> [SOURCE DOCUMENT]:
══════════

An immigrant, teacher and
community activist, last week
Thorpe stopped into Paris,
France to collect the rewards
deserving of the 2021 Global
Educator — a dazzling trophy
and a cool million in cash.
How cool is that?
Thorpe beat out 8,000 nominees
and applicants from 121
countries across the globe to
win the coveted prize. Regarded
as the Nobel Prize by educators,
it is an annual honor
established by the Varkey
Foundation, a philanthropic
fund organized in partnership
with the Paris-based United
Nations Educational, Scientific
and Cultural Organization
(UNESCO).
The Caribbean award winner
traveled to the French capital
to accept the award she earned
for revamping her school’s curriculum
to suit the needs of
culturally deprived immigrants
and refugee students.
In accepting the prize, she
set aside braggadocio to humbly
express gratitude and pride:
“I just thank God for this
moment,” she said.
Thorpe teaches English at
the International High School
at Langley Park in Maryland
where her 12th grade students
benefitted from an English curriculum
she tailored to make
culturally relevant to their
needs as students from differing
backgrounds and immigration
status.
The citation for the prize
states that more than 85 percent
of pupils at the school are
Hispanic and 95 percent identify
as low-income.
Reuters reported on the ceremony
that Thorpe said:
“This is to encourage every
little Black boy and girl that
looks like me, and every child
in the world that feels marginalized
and has a story like
mine, and felt they never mattered.”
“We must ensure all students
have the opportunity to
succeed and no laws or policies
should strip them of that,” she
added.

══════════

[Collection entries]
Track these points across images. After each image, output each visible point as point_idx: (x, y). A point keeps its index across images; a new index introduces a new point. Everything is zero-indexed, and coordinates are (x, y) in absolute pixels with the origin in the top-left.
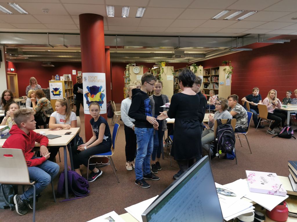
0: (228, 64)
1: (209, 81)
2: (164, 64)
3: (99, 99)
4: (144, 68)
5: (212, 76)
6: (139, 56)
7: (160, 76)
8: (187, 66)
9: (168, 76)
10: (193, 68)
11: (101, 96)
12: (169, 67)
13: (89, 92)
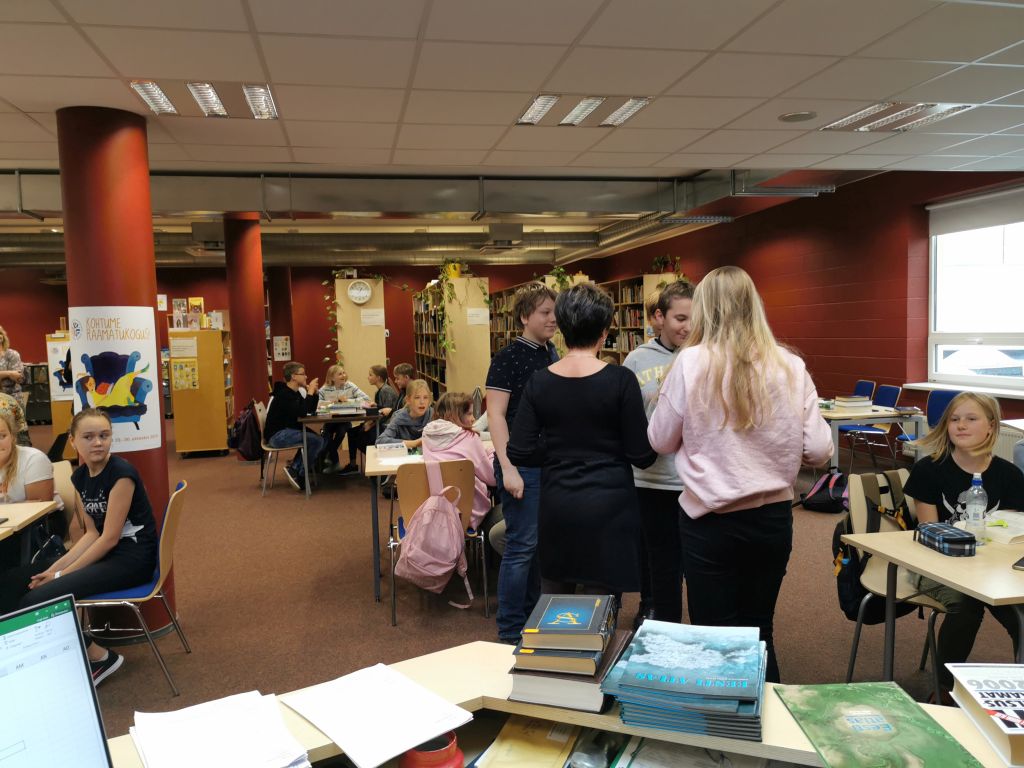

══════════

> [EXERCISES]:
A - In the article about Thorpe's teaching prize, how many nominees and applicants did Thorpe beat out?
B - Duplicate the portion of the article about Thorpe's teaching prize starting at "The Caribbean award" and ending at "and refugee students.".
C - Pick up the article about Thorpe's teaching prize after its final sentence and continue it.

> [EXERCISE ANSWERS]:
A - 8,000 nominees and applicants from 121 countries.

B -
The Caribbean award winner
traveled to the French capital
to accept the award she earned
for revamping her school’s curriculum
to suit the needs of
culturally deprived immigrants
and refugee students.

C -
Before migrating to the
United States Thorpe ran faster
than most Jamaicans. Her mettle
and endurance did not go
unnoticed, at an early age she
earned a track and field scholarship
enabling her to advance
studies in the US.
She pursued higher education
at Howard University. Her
ambition was to become an
attorney.
While studying in Washington
DC, she volunteered
to tutor inner-city youths,
and was inspired to become a
teacher after seeing the lack of
opportunity facing disadvantaged
students.
The athletic achiever, prelaw
and English major decided
then to abandon her pursuit of
a legal profession and instead
dedicate to becoming a teacher.
After graduation in 2003,
Thorpe delved into the profession
she was enamored with
prospects of helping students
with college and scholarship
applications. She launched a
foundation to secure aid to
needy students. According to
reports, she helped her students
win a collective $6.7 million
in scholarships during the
2018-2019 school year.
Thorpe subscribes to the
philosophy that dictates ‘to
whom much is given, much is
expected.’
According to her sister Dr.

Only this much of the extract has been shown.